É necessária uma política que priorize a participação popular, sobretudo da população periférica
A Gira Negra Gaúcha ao se aproximar do término do ano de 2023, após abordar diferentes assuntos, quer chamar a atenção para a necessidade de radicalizar a participação popular nas instâncias políticas ligadas a área da cultura através de efetivação de ações que garantam maior participação das bases sociais periféricas.
A atual gestão do Paço Municipal vem não por acaso investindo pesado no corte da participação social, tentando enfraquecer organismos sociais de participação autônoma como a Comissão de Cultura, além dos pontos de cultura e ainda os fóruns e plenárias populares. Com isso busca afastar a população das decisões referentes ao destino de recursos advindos da política pública.
Porto Alegre já foi referência internacional quando da implantação do Orçamento Participativo e também da política de Descentralização da Cultura via Administração Popular no final do século XX e anos iniciais do XXI. Ali dentre outras ações houve o fortalecimento do Fumproarte e o surgimento do Festival de Música de Porto Alegre, ação que envolvia as 16 regiões do Orçamento Participativo em eliminatórias sendo que cada vencedor na sua região ia para a finalíssima no Auditório Araújo Viana, ainda gravando uma faixa no CD alusivo. Nesse espaço surgiram ou por ali passaram Xandele, Café Acústico (Leandro Maia, Alexandre Vieira, etc.), Marcelo Kará, Afro Tchê, Kaubi Tavares, Bianca Fachel, Caetano Silveira, Ricardo Pacheco, Bataclã FC, DJ Anderson, etc.
A tentativa de corte na participação popular constitui-se, portanto, em procedimento condenável sendo que a utilização reiterada dessa prática espúria praticada com força nos 4 anos de desgoverno federal, e na sequência quando segue ativa na Capital, tentando desmobilizar mecanismos de participação social nas instâncias decisórias da democracia representativa.

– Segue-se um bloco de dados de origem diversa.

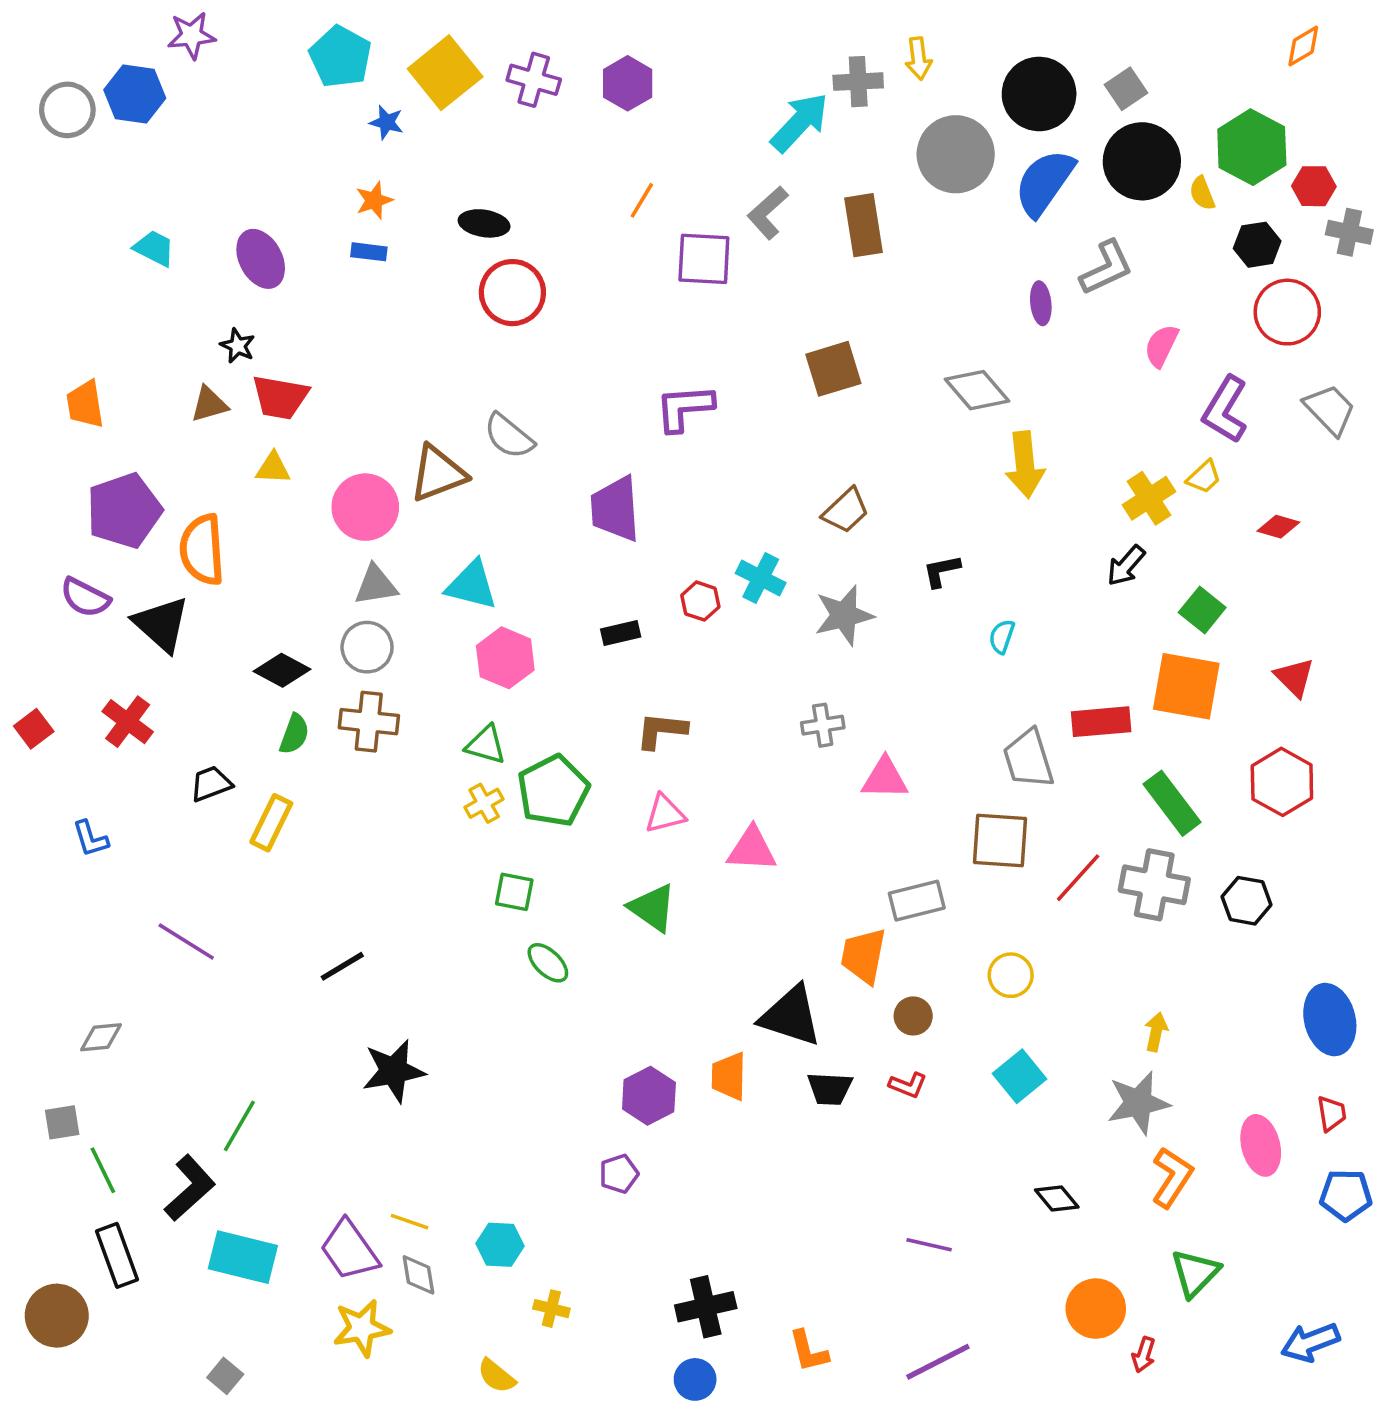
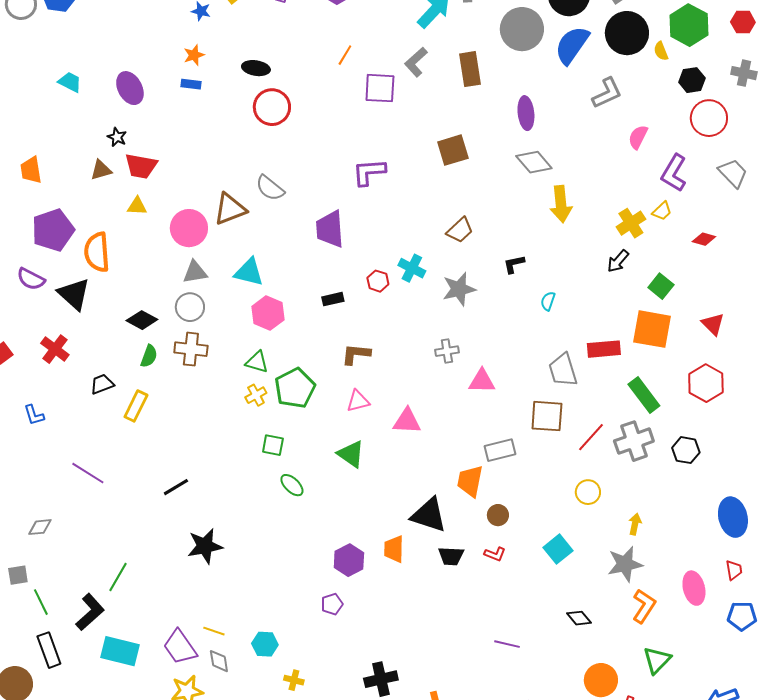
red hexagon: (1314, 186) -> (743, 22), moved
purple ellipse: (1041, 303) -> (526, 113), moved, size x1.4
gray cross: (1154, 885) -> (634, 441), turned -30
yellow circle: (1011, 975) -> (588, 492), moved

Portanto, é necessária uma política que priorize a participação popular para que possa ser entendida como democracia participativa. Todavia deve-se ter atenção a necessidade de espaços abertos à participação presencial sobretudo da população periférica. Assim pode-se pleitear uma política pública voltada para abarcar experiências culturais periféricas que envolva segmentos historicamente excluídos do acesso à educação e cultura na cidade.
Em oposição a isso, o que presenciamos hoje é a falência de investimentos no tocante a recursos municipais na área da cultura, associada ao sucateamento dos espaços culturais, estágio anterior à privatização.
Relacionado a isso e indo na contramão dos fatos, a gestão municipal na área cultural alardeia "o maior investimento de todos os tempos para a pasta da Cultura". Ao que pode-se corriqueiramente nomear como "fazer graça com chapéu alheio". Na verdade, estão apenas executando recursos do governo federal via Lei Paulo Gustavo e em breve via Lei Aldir Blanc parte 2.
A administração cultural do estado utiliza-se do mesmo artifício sendo necessário olhar para o orçamento do estado e da Capital e ali constatar investimentos irrisórios na área da cultura em termos de recursos financeiros diretos advindos dessas instâncias.
Melodrama ou tragicomédia? Para além do trocadilho com gêneros teatrais, eu que também sou ator de teatro, destaco que a reflexão título dessa coluna a partir da denúncia dessa prática reiterada advinda das administrações culturais da capital e do estado, se faz urgente.
Assim encerramos essa Gira Negra apontando ainda a necessidade imediata de criação de um fundo com participação direta via controle social e que passe necessariamente pela Comissão de Cultura, no caso municipal, a fim de gerir o montante de 2% do orçamento municipal. Tal porcentagem julgamos adequada ser destinada à área cultural em função de sua importância como elemento emancipador das pessoas e capaz de proporcionar efetivamente a participação popular nas ações de governo além de gerar empregos e desenvolvimento econômico.
* André de Jesus, Ator/Ponteiro de Cultura, Locutor, ArteAtivista e Produtor Cultural.
** Este é um artigo de opinião. A visão do autor não necessariamente expressa a linha editorial do jornal Brasil de Fato.